An article published last month on Law360 (behind paywall) discusses recent developments in the law of patent eligibility, which is enforced through Section 101 of title 35. We have covered patent eligibility issues on this blog before in connection with diagnostic patents and patents on isolated DNA, and these posts (and others) have a great deal of helpful background information on the applicable law. By way of a brief recap, Section 101 limits patent eligibility to processes, machines, manufactures, and compositions of matter. The courts have held, however, that even if a patent claim nominally falls into one of these categories, the claim is not patent eligible if it is directed to a law of nature, a product of nature, or an abstract idea. The courts have recently explained that, to survive a patent eligibility challenge, the claim must be directed to an inventive application of a law of nature or abstract idea. And if the material is alleged to be a product of nature, it must be markedly different from the natural counterpart.
The authors of the article, Professor Bernard Chao of University of Denver Sturm School of Law and Lane Womack of Kilpatrick Townsend & Stockton LLP, briefly survey the landscape of Section 101 case law and go on to discuss a few patent applications that the U.S. Patent and Trademark Office (PTO) recently rejected on patent eligibility grounds. Although the highest-profile patents are those that have been the subject of court cases, Chao and Womack—though based on an “admittedly unscientific and small sample”—show how the law works on the ground. The authors focus on rejections of composition of matter claims under the product of nature doctrine. In particular, they document a PTO rejection of claims to isolated human monoclonal antibodies that “neutralize a HIV-1 virus in vitro” because these antibodies are not markedly different from antibodies amplified from patient B-cells. The authors also discuss a patentable subject matter rejection of claims to compositions that include peptides for interfering with replication of cancer.

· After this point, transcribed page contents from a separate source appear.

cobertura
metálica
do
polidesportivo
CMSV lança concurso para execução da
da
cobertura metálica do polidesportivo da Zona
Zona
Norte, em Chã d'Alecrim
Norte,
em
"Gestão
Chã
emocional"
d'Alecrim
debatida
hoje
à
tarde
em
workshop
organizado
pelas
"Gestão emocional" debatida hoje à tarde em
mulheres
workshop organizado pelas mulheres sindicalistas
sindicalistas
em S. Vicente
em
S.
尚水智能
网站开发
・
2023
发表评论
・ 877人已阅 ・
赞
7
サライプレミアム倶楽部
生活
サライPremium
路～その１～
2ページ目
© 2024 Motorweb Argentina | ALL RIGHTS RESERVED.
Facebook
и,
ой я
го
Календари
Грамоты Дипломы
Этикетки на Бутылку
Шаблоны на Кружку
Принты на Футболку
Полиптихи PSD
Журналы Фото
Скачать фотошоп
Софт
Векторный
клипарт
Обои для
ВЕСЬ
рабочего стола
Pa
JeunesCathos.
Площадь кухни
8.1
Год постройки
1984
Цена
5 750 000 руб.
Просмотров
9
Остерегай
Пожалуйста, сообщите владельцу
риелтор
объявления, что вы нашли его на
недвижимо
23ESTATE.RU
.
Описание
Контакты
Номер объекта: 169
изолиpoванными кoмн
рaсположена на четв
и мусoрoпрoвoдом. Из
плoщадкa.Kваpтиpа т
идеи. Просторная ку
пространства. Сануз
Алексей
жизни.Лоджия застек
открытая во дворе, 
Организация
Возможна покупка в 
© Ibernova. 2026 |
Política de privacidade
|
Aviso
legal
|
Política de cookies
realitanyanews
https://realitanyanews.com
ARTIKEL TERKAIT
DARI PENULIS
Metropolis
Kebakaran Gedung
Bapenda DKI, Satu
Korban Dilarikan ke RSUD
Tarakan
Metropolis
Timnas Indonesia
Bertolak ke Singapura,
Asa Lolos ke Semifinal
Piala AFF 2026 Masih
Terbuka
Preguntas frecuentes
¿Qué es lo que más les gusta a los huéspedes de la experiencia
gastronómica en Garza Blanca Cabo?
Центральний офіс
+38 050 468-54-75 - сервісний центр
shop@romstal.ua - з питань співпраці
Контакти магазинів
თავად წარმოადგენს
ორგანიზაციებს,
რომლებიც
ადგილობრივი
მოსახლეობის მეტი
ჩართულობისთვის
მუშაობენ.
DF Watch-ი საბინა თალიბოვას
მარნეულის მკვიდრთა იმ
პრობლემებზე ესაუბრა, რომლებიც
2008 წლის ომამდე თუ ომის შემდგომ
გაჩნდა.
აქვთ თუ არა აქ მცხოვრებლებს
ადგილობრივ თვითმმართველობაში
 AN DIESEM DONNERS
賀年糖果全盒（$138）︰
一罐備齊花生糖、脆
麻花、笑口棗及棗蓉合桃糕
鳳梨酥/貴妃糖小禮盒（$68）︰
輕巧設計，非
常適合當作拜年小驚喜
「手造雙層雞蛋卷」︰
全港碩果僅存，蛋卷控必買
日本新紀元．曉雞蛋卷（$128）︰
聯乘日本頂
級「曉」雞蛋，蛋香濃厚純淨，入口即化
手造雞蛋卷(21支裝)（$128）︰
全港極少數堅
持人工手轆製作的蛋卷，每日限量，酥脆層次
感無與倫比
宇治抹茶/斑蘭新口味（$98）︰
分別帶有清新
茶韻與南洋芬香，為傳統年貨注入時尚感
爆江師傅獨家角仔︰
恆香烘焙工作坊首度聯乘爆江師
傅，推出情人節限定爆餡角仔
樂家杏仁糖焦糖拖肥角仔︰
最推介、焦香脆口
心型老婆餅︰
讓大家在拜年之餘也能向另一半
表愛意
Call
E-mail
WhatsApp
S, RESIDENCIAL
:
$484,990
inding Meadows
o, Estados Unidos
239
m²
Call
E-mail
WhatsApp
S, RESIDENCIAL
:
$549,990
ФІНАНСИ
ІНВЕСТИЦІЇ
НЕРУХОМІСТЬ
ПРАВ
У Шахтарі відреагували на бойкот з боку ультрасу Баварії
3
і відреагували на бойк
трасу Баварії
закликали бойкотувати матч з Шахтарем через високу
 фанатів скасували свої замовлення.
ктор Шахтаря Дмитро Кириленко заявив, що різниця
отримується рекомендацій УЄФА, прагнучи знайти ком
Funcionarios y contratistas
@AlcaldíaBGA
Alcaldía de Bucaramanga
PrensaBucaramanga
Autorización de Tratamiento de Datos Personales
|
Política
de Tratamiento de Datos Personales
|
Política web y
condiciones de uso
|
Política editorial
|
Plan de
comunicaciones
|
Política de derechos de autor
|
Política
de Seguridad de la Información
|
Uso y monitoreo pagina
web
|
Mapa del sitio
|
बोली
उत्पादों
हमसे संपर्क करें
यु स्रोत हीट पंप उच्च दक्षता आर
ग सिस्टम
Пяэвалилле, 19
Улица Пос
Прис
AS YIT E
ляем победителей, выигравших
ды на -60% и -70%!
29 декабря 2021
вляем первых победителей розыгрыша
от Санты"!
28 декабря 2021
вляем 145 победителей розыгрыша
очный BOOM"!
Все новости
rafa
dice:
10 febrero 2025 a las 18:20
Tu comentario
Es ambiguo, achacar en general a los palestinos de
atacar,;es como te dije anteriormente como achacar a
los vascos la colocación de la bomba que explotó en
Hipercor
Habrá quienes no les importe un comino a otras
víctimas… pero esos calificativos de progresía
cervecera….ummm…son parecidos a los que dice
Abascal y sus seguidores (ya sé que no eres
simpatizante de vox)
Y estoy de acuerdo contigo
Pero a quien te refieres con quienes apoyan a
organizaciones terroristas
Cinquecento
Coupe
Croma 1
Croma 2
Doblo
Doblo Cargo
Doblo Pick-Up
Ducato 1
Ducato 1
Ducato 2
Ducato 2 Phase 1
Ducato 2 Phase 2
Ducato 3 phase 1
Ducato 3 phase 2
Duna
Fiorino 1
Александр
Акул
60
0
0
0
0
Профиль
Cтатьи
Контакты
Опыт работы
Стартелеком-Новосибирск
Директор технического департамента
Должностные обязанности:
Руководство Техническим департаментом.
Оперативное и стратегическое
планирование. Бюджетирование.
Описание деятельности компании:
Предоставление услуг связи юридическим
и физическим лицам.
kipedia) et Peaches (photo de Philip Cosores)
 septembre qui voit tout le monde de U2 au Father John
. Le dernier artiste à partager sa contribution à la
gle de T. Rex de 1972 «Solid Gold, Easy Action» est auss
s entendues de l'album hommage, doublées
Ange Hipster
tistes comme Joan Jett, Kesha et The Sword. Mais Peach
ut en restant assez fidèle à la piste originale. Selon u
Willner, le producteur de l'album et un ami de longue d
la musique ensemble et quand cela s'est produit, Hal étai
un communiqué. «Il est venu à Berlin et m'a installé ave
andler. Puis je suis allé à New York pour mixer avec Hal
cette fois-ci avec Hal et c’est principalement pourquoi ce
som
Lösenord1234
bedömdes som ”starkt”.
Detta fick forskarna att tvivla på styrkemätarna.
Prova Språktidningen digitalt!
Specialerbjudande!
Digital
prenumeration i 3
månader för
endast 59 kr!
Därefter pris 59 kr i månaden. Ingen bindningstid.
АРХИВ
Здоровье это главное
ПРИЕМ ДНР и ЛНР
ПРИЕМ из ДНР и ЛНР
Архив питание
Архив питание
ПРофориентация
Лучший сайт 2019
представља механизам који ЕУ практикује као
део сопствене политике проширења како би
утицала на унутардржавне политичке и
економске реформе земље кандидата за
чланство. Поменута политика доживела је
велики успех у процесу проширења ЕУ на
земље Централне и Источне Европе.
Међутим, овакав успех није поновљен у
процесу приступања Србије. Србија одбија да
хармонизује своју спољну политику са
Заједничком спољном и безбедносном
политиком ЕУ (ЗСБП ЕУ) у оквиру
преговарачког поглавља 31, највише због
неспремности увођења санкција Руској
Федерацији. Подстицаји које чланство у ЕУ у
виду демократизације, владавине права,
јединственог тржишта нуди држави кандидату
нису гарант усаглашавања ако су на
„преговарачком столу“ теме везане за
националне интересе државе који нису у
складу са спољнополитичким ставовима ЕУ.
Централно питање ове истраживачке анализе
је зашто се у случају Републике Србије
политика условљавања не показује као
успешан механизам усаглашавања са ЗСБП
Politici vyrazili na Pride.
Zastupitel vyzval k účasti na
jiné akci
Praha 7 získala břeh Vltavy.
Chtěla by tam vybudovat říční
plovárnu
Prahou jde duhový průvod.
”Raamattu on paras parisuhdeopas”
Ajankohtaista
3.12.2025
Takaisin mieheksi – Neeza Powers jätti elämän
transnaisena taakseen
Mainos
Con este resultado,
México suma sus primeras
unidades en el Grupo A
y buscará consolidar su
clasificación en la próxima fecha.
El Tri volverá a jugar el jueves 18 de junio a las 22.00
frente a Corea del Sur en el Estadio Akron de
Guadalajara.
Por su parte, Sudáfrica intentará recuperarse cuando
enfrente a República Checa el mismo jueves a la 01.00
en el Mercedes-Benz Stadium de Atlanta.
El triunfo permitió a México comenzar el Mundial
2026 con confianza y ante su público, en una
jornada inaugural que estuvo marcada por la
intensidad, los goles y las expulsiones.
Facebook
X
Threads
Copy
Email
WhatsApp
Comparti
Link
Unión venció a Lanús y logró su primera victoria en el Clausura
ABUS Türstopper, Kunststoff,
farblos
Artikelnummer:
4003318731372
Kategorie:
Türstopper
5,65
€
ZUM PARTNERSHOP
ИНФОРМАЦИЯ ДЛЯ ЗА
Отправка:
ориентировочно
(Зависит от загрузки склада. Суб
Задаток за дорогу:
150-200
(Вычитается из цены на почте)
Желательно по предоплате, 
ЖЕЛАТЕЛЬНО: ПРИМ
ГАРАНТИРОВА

To be sure, many of these rejections are not “final” (i.e., the patent applicant has a chance to argue the rejections with the patent examiner), and some of them were made pursuant to a PTO patent eligibility guidance that has recently been superseded. In fact, in a recent filing, the applicant in the cancer treatment case argued that the rejection should be withdrawn based on the new guidance, which purportedly makes it easier to patent composition of matter claims directed to materials isolated from natural sources. (The argument is publicly available on the PTO Public PAIR website—see applicant filing in the case with publication number 20130084303 made on December 17, 2014). Nonetheless, only time will tell whether the new guidance makes enough of a difference to result in withdrawals of these rejections. Indeed, although the new guidance appears to open the door for arguments that functional (and not merely structural) differences between naturally occurring and isolated materials should render the latter patentable, a recent Federal Circuit decision (involving patents stemming from the discovery of locations and sequences of the BRCA1 and BRCA2 genes that were also addressed by the Supreme Court in 2013), rejected arguments for patentability where the claimed compositions “do not perform a significantly new function.” As a side note, it appears evident that the extent of functional (and structural) difference between natural and isolated materials are quintessential questions of fact—and the full sentence from the Federal Circuit opinion from which this phrase was taken reads, “[i]n fact, the naturally occurring genetic sequences at issue here do not perform a significantly new function.” But the courts treat patent eligibility questions as pure questions of law, which means that judicial review of PTO determinations of functional and structural differences for purposes of patent eligibility is without deference to the agency.
Chao and Womack find these developments to be unwelcome. They argue that denying patent protection to HIV vaccines and cancer treatments “is unwise, if not dangerous” because this is likely to result in underinvestment in potentially life-saving medicines. The authors further contend that, while the courts have denied patents to natural phenomena, products of nature, and the like “to prevent patents from claiming too broadly, too vaguely or to avoid undue preemption,” the recently elucidated patentable subject matter tests “do not actually appear to rely on these policy concerns.” In other words, the patentable subject matter requirement in its new form appears to invalidate patents whose perceived social harms—for example, to downstream innovation—may be outweighed by their benefits. Accordingly, Chao and Womack call on the courts or Congress to rethink this recent case law.